_EXERCISE BRIEF_
For the listing that follows, give again exactly the lines from the one with "right ankle: (164, 202)" to the one with "right knee: (161, 187)", including both.

_DATA EXTRACT_
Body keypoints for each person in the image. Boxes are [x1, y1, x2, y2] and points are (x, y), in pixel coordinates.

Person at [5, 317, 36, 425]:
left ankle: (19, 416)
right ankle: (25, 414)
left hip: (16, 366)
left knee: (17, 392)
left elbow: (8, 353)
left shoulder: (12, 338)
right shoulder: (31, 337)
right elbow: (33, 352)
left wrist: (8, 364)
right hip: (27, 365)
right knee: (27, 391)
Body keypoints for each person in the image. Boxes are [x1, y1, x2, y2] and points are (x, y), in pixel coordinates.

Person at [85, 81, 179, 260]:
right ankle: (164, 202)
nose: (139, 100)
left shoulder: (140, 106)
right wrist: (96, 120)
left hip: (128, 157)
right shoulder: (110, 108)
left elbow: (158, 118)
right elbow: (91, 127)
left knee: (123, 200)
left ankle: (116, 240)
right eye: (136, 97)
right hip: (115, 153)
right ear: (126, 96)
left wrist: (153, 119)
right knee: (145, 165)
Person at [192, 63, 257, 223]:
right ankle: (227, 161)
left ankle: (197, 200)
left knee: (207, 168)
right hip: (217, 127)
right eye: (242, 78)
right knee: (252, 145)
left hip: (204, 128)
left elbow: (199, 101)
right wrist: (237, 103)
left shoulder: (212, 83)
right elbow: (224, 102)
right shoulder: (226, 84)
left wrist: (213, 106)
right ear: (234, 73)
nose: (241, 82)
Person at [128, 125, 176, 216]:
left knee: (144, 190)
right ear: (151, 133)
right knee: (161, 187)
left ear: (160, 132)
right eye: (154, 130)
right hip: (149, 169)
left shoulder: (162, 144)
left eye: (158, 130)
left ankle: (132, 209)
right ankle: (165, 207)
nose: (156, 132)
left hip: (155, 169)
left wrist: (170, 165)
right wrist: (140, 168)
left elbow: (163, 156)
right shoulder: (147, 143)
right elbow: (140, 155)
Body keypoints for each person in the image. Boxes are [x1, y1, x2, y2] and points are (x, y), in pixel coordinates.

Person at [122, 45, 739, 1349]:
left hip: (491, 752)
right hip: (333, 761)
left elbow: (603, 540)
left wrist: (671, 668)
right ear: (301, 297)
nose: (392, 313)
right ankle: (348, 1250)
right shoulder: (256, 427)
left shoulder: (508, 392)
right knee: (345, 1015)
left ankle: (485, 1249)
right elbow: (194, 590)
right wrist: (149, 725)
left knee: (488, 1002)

...

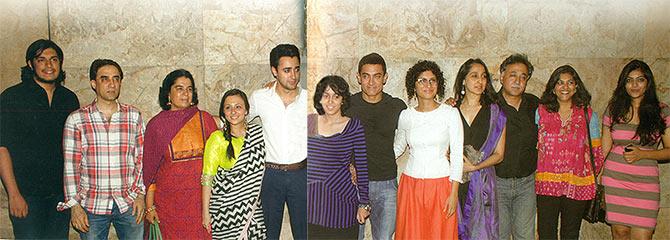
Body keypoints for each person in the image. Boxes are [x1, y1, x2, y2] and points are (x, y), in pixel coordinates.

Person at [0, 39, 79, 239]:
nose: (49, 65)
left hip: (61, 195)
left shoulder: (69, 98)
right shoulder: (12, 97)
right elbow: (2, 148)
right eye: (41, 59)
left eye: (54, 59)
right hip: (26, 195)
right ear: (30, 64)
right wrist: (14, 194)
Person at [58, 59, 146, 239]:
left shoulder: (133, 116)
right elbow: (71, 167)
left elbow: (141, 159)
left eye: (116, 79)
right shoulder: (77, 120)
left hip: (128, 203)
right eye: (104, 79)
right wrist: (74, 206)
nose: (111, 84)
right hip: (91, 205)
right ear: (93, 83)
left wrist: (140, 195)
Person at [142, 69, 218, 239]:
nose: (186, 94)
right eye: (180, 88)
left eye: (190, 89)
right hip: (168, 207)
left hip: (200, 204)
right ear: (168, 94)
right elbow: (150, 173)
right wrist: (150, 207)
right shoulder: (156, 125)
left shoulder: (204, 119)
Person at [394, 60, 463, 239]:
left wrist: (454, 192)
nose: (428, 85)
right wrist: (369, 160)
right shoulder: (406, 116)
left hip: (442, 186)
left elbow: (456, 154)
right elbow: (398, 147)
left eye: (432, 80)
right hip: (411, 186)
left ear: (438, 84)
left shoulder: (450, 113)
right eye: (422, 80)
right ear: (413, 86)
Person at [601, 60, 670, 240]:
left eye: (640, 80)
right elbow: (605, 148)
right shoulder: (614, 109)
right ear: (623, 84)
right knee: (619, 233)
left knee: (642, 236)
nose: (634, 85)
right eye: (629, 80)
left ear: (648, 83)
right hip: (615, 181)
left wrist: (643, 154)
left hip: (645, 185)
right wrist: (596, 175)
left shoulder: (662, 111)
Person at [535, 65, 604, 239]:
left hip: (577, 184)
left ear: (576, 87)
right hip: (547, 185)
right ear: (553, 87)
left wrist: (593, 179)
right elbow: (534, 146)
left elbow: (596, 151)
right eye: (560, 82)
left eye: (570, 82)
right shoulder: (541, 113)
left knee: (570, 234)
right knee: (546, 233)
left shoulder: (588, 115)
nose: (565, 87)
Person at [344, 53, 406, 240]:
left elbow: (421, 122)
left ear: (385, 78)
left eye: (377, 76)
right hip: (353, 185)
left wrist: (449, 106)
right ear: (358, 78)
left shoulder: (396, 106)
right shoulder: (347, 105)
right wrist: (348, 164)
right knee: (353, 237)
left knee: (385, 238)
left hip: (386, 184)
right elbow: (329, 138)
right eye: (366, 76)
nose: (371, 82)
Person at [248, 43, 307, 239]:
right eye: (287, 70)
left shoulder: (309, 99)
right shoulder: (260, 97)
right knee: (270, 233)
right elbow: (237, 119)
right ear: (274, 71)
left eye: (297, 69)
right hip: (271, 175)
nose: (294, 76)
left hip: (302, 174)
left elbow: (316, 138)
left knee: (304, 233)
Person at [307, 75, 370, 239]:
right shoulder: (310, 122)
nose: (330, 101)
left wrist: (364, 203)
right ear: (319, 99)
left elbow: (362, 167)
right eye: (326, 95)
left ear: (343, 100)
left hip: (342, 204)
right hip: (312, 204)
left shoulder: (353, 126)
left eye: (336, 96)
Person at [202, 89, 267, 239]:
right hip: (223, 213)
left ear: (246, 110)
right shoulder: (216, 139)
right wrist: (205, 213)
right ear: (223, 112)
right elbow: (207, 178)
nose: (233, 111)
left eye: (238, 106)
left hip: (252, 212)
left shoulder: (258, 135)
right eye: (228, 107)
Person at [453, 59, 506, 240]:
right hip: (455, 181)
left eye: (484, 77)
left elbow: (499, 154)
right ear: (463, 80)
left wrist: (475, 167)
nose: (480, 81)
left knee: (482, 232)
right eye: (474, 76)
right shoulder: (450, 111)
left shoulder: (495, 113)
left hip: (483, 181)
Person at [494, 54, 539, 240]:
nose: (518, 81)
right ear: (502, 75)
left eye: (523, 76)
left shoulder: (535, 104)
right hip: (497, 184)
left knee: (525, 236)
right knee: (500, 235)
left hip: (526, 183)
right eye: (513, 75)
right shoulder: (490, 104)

_TASK RESULT_
right ankle: (164, 202)
nose: (139, 100)
left shoulder: (140, 106)
right wrist: (96, 120)
left hip: (128, 157)
right shoulder: (110, 108)
left elbow: (158, 118)
right elbow: (91, 127)
left knee: (123, 200)
left ankle: (116, 240)
right eye: (136, 97)
right hip: (115, 153)
right ear: (126, 96)
left wrist: (153, 119)
right knee: (145, 165)
Person at [192, 63, 257, 223]:
right ankle: (227, 161)
left ankle: (197, 200)
left knee: (207, 168)
right hip: (217, 127)
right eye: (242, 78)
right knee: (252, 145)
left hip: (204, 128)
left elbow: (199, 101)
right wrist: (237, 103)
left shoulder: (212, 83)
right elbow: (224, 102)
right shoulder: (226, 84)
left wrist: (213, 106)
right ear: (234, 73)
nose: (241, 82)
Person at [128, 125, 176, 216]:
left knee: (144, 190)
right ear: (151, 133)
right knee: (161, 187)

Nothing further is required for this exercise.